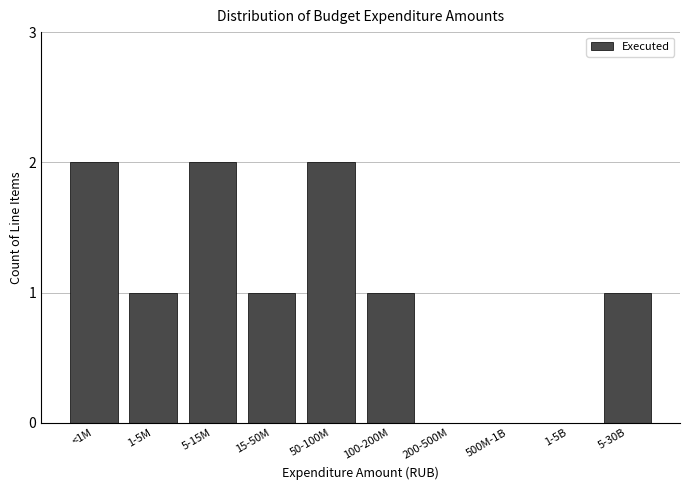

Reading left to right, extract all data points from this chart.

<1M=2	1-5M=1	5-15M=2	15-50M=1	50-100M=2	100-200M=1	200-500M=0	500M-1B=0	1-5B=0	5-30B=1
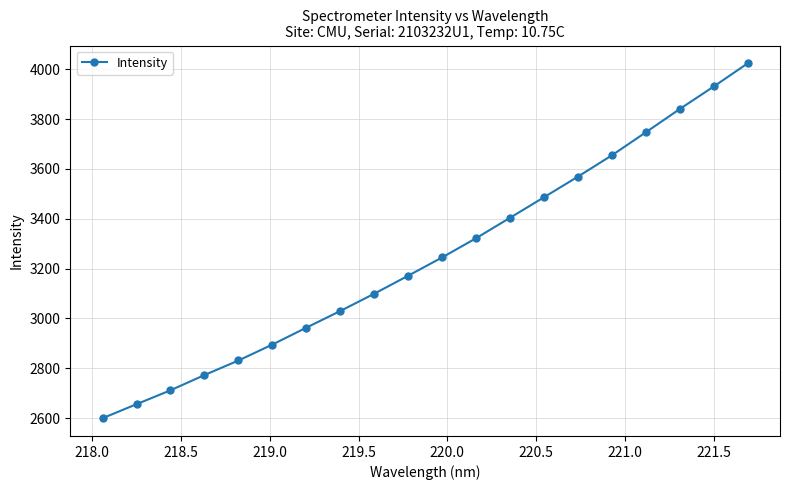

How many categories are shown in the chart?

20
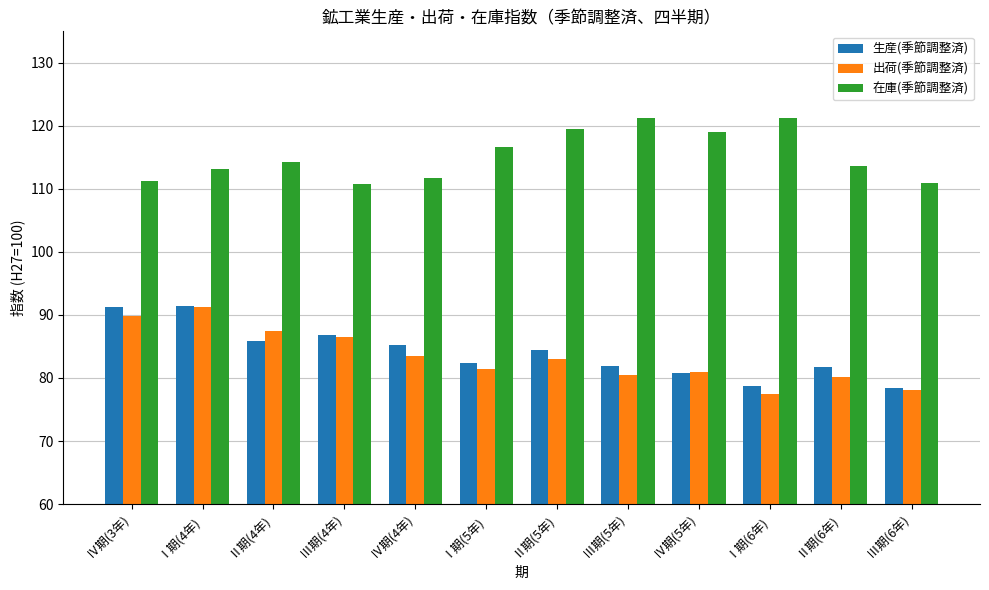

What is the value of the 生産(季節調整済) bar at the 5th from the left?

85.2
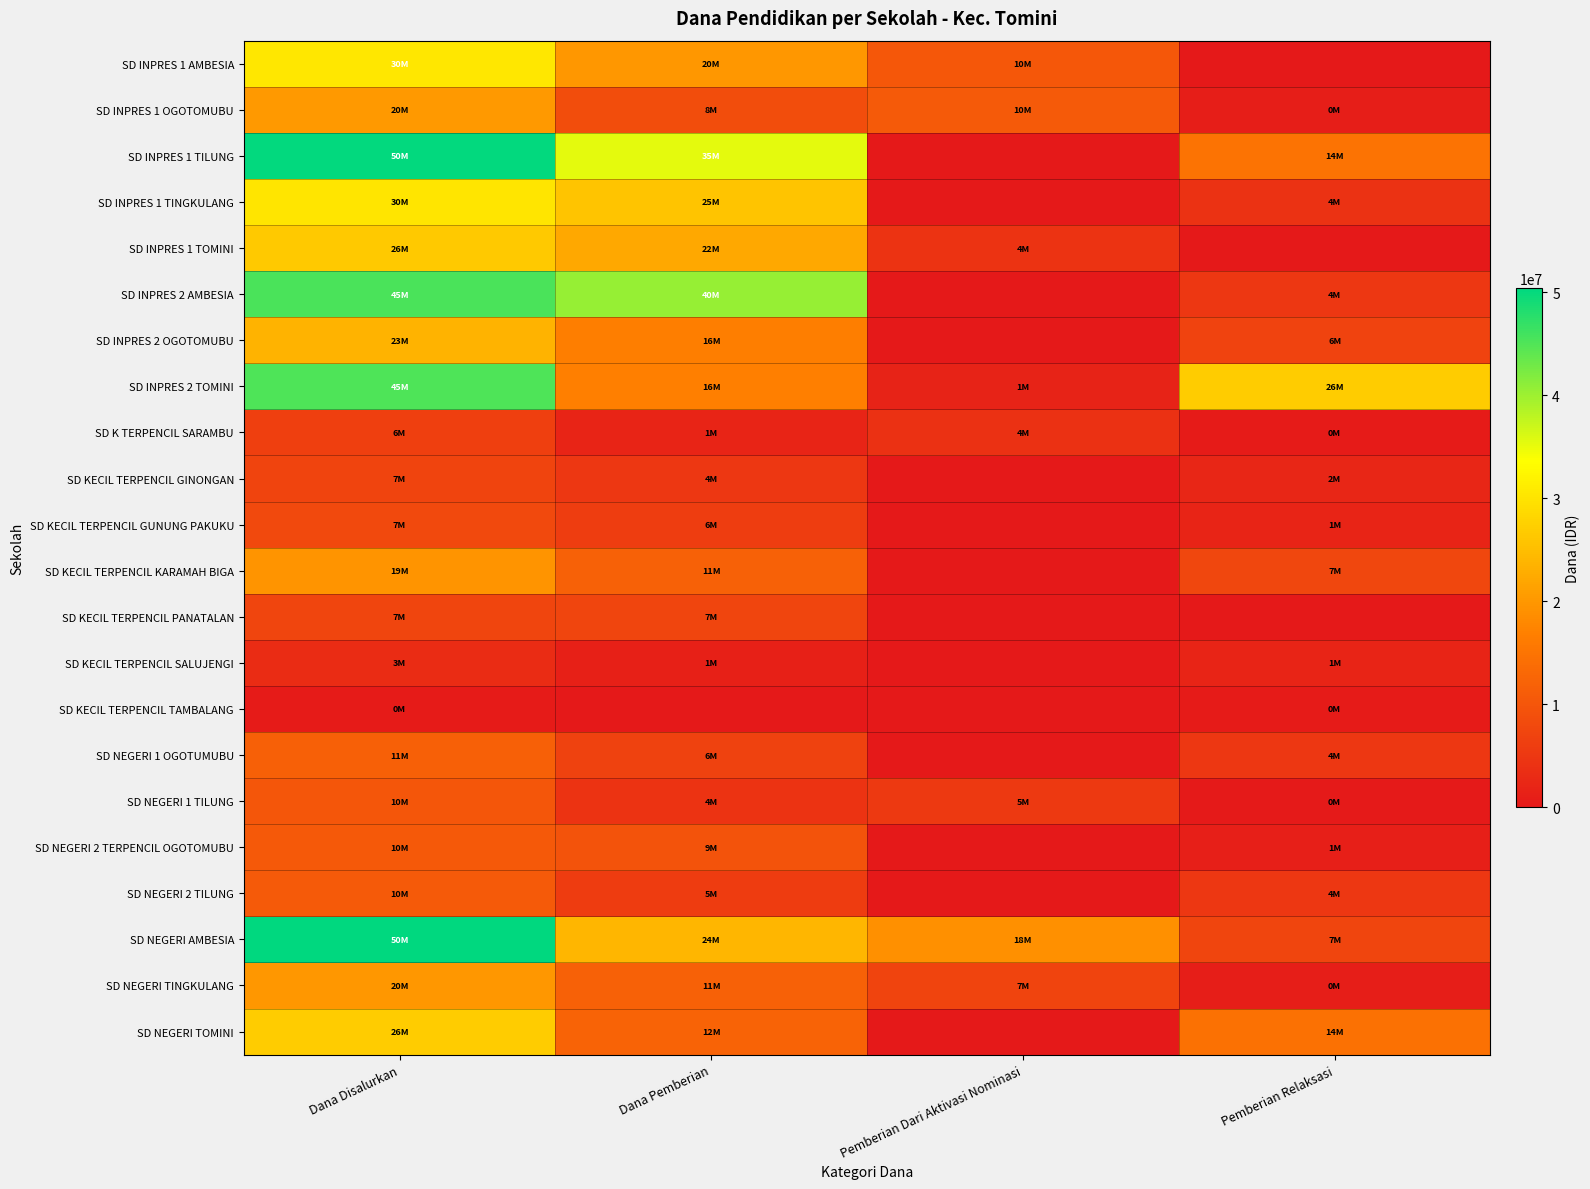

What is the total value across all series at Dana Pemberian?

294300000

Task to carry out >> Transcribe all of the rows above exactly as they appear, keeping every line of text, and leave the pictures out of your answer.

Solution to this task >>
Reading left to right, extract all data points from this chart.

<1M=2	1-5M=1	5-15M=2	15-50M=1	50-100M=2	100-200M=1	200-500M=0	500M-1B=0	1-5B=0	5-30B=1

How many categories are shown in the chart?

20

What is the value of the 生産(季節調整済) bar at the 5th from the left?

85.2

What is the total value across all series at Dana Pemberian?

294300000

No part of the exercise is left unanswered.